View Full Version : Thermal Electric Heat Exchangers

17-04-2012, 12:27 PM

This is my first time to the forums here, hopefully you guys can help me out.

I have a Stainless Steel Nema 4X enclosure that is 84"H 24"D 48"W. I was trying to size a Thermo Electric Heat Exchanger from a supplier. I have ~ 500 Watts in my enclosure, with direct sunlight, external temperatures of 105F and Delta P required of Degrees (Max internal Temp 90F).

The supplier stated with R12 Insulation and there 2500 BTU Exchanger i can achieve 16Degrees Delta; however, there 2500 BTU exchanger is not C1Div2 rated so i have to use there 1500 BTU Heat Exchanger.

Now im no genius but if i have 2 heat exchangers, i would have a cooling capacity of 3000 BTU? But when they performed there magic calculation that they wont tell you how they get they said with the two 1500 BTU Heat Exchangers i would only get 10 degrees Cooling.....

Does this sound right to you, because i use to work for a company that supported Telecom and while i wasnt an engineer or involved in sizing air conditioners i dont be worked with some of the people on occasion and dont recall an stipulation or anything about having more heat exchangers lower the cooling capacity.

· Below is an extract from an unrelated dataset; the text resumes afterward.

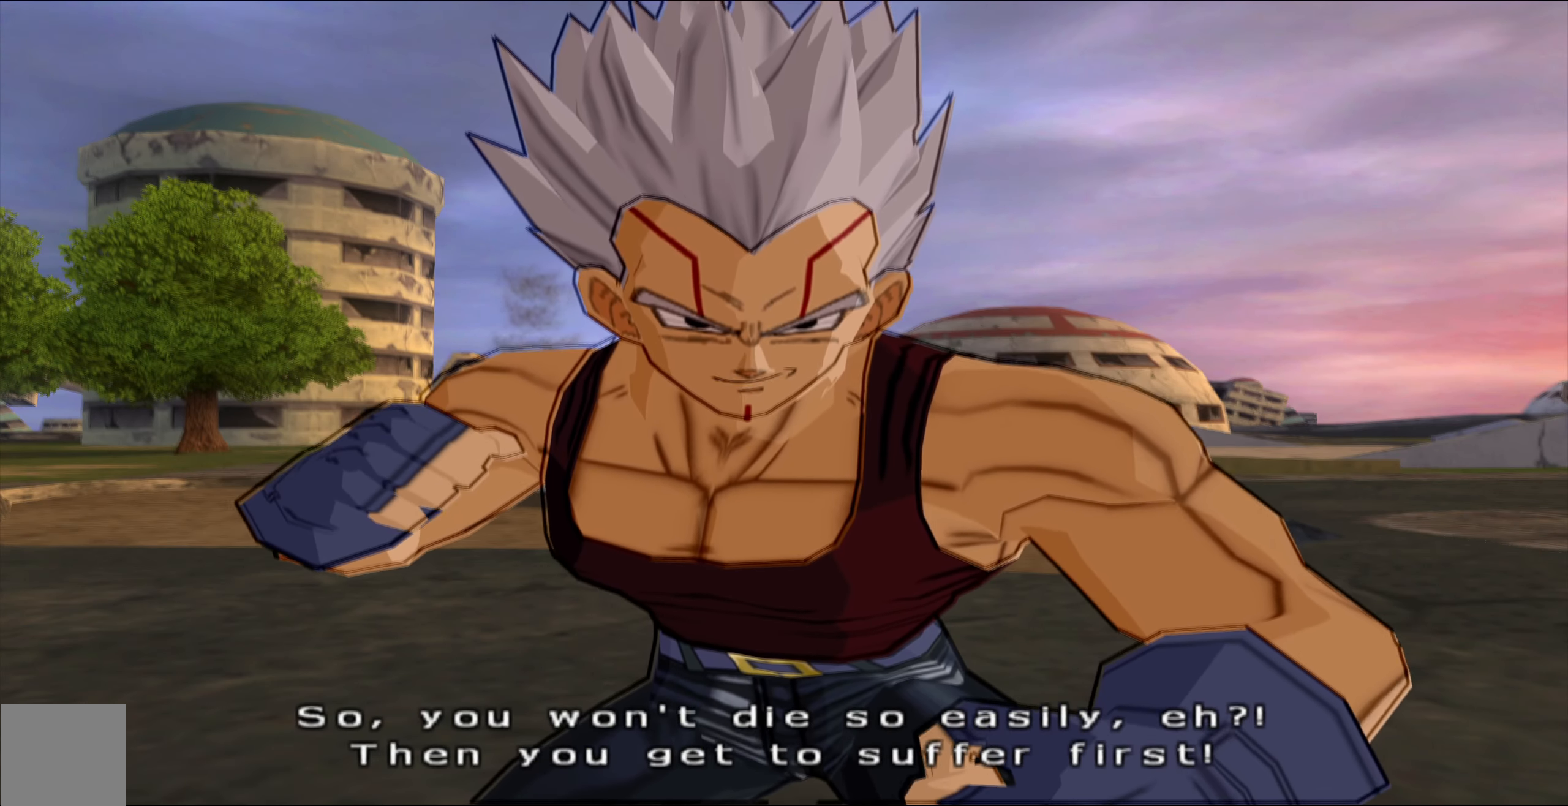
{"buttons": [], "left_stick": "center", "right_stick": "center", "events": []}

I know its harder and harder to increase Delta P and thers a point you wont get above ~ 25 degrees Delta P but if i have 2 x 1500 BTU heat exchangers should they not at least make up the cooling capacity and capability supplying at least the same minimum amount of Delta P as a 2500 BTU Unit?

These Heat Exchangers are new for us using, we normally use Vortec Coolers and don't experience problems. But i tell you chasing this tail has made me wake up at 3 AM this-morning and here i am typing on this forum. The attempt of this has become futile, mundane, and down right aggravating. Hopefully someone here can shine some light in a fashion i can understand why i don't get at-least the same cooling capacity out of a 17% increase in BTU Cooling Ratings.

- Thanks.

17-04-2012, 02:48 PM
Welcome to RE forums!

Though your phrasing and use of temperature delta Ps gave me a headache, they are absolutely right if the heat exchangers are installed in series, they will not perform the same because one is subject to much lower temperature differential.

However if they are installed in parallel you would be right, the capacities would add up IF AND ONLY IF both HE get the flow the capacity was calculated with.

17-04-2012, 03:35 PM
Yeah sorry I remember the term delta p from when I was doing ac maintinance in Telecom being the difference in condenser and evaporator. I have really bad memory for names and have kind of a scatter brain.

This is a heat exhanger by eic solutions model 145 I believe. I don't know exactly hoe they could be installed in series as there is no refrigerant. They ate both mounted to the side of the controller have the same outside air and both have the same temperature inside air. The have a fan that pulls air from the sides and pushes out the front. I'll post a link when I get to the offfice.

17-04-2012, 04:34 PM

17-04-2012, 10:12 PM
Series means that (all) the air going through one will also go through the second one.

In this case they will operate with different temperature differentials.

If you see their performance chart it depends heavily on the temperature difference with the ambient. If the same air will be circulated through the second one it will perform much worse.

Installed in parallel it means that both will get the same air conditions at their intake, provided both have the same amount of air.

Anticipating your next question, yes they could vary their air intake depending on how they are installed!

17-04-2012, 11:07 PM
I think that you may be suffering from a terminology problem.

The makers state that you will only get a 10 drop across the 1500 unit and they are correct. The unit is rated for that duty.

The fact that you have two of them does not make the unit provide a different rate of cooling, all you have now are two units that are each rated at 10.